HYDROGEN SEA, niet toevallig genoemd naar de gelijknamige zee op Jupiter. 'Gewoon even stilstaan en naar boven, in het oneindige staren, dat doen we graag, ja.' © Filip Naudts

Je zorgt dat Selah Sue en Laura Tesoro weten wat ze zingen, je mag meteen mee de hort op met Gabriel Rios en Joan as Police Woman. Waarom dan nog twijfelen?

‘Wij zijn toch zo nietig, hé’. Birsen Uçar – zangeres en songschrijfster van Hydrogen Sea, het in dromerige electropop handelende tweemansbedrijfje waar ook haar vriend en multi-instrumentalist Pieterjan ‘PJ’ Seaux de helft van de aandelen in bezit – staart naar het plafond van het Brusselse Planetarium. Op de gigantische koepel is Saturnus geprojecteerd. Acht beamers brengen de planeet en de ijs- en rotsblokken die errond dwarrelen haarfijn in beeld. Net echt. ‘Serieus: wij stellen niets voor in het universum, dus maken we er maar beter het beste van. Dat is misschien een beetje cliché, maar ik vind dat de schoonste filosofie die er is.’

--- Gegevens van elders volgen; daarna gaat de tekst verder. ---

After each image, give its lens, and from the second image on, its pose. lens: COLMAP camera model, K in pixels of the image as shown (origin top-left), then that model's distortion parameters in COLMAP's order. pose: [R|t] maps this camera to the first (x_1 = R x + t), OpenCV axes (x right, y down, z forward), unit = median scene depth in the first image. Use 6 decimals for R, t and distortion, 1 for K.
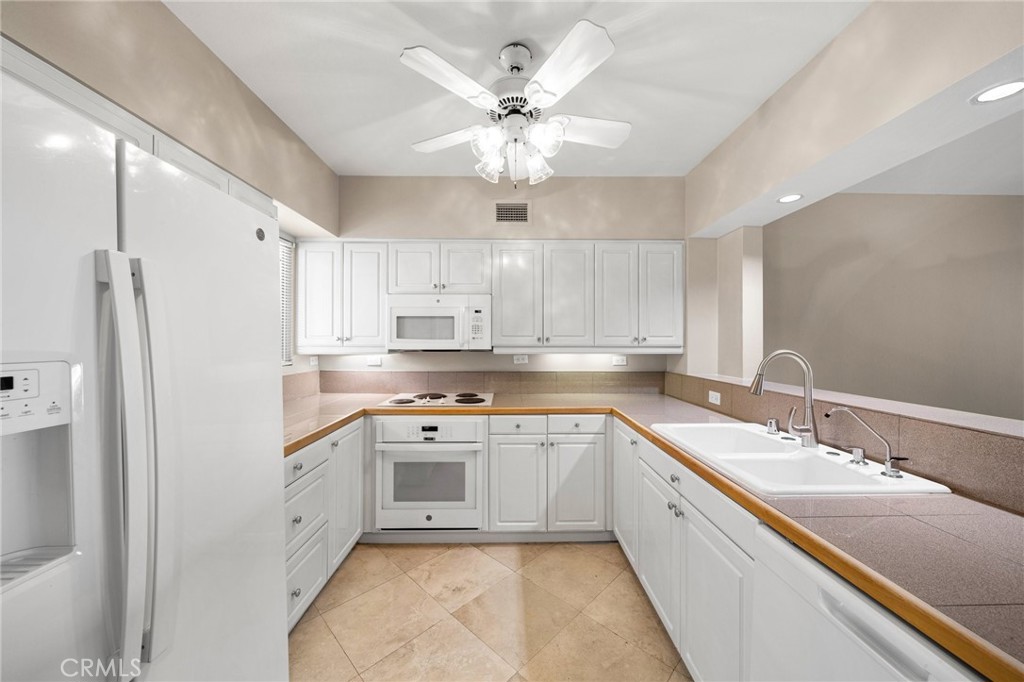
lens RADIAL K [[359.8, 0, 514.0], [0, 359.8, 345.0], [0, 0, 1]] dist [-0.002267, -0.000402]
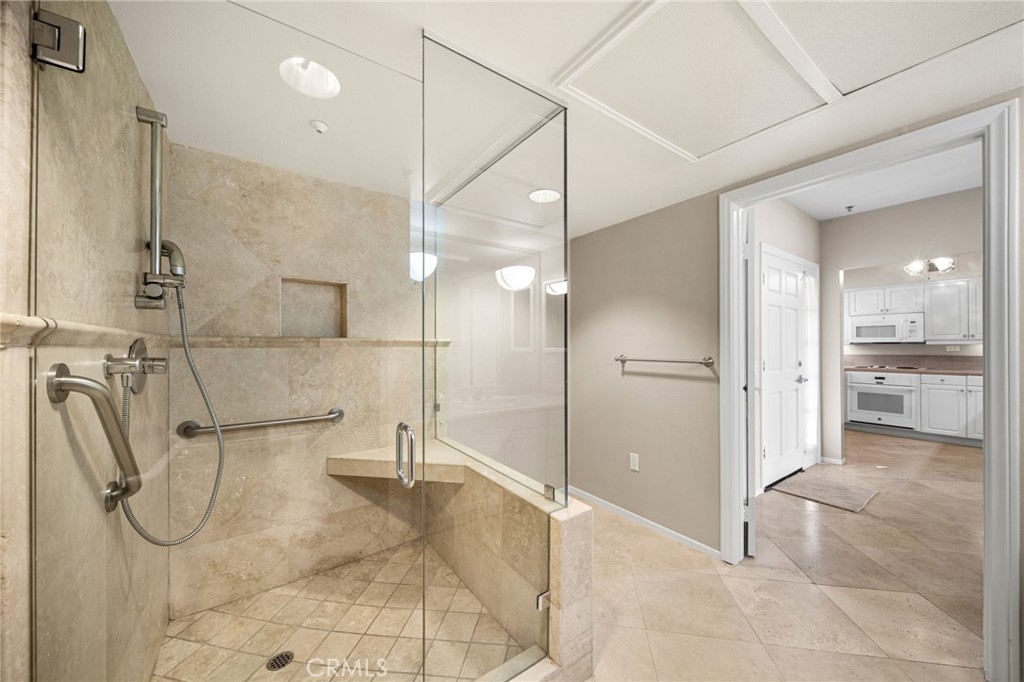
lens RADIAL K [[359.8, 0, 514.1], [0, 359.8, 345.1], [0, 0, 1]] dist [-0.002267, -0.000402]
pose [[0.564887, -0.003959, -0.825159, 0.285108], [0.001154, 0.999991, -0.004008, 0.035531], [0.825168, 0.001312, 0.564886, -1.902566]]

De plaats waar ons gesprek plaatsvindt, is niet lukraak gekozen – Hydrogen Sea is ook de naam van een waterstofzee op Jupiter -, de timing evenmin: op 16 september landt hun eerste full album In Dreams in de platenrekken. Het is de opvolger van de ep Court the Dark (2014), waarmee het duo zich in de kijker van onder meer Gabriel Rios, Selah Sue, Oscar and the Wolf en Joan as Police Woman speelde. Allemaal namen ze Hydrogen Sea weleens als supportact mee op tournee.

Het was een kickstart voor Uçar en Seaux, allebei 29 jaar. Ze leerden elkaar twaalf jaar geleden kennen, werden negen jaar geleden een koppel en sloegen vier jaar geleden samen aan het componeren. Vóór die eerste shows met Hydrogen Sea had Uçar nog nooit op een podium gestaan. Seaux had al enkele jaren ervaring als sessiemuzikant bij onder meer Selah Sue en Sioen – met die laatste speelt hij overigens nog steeds.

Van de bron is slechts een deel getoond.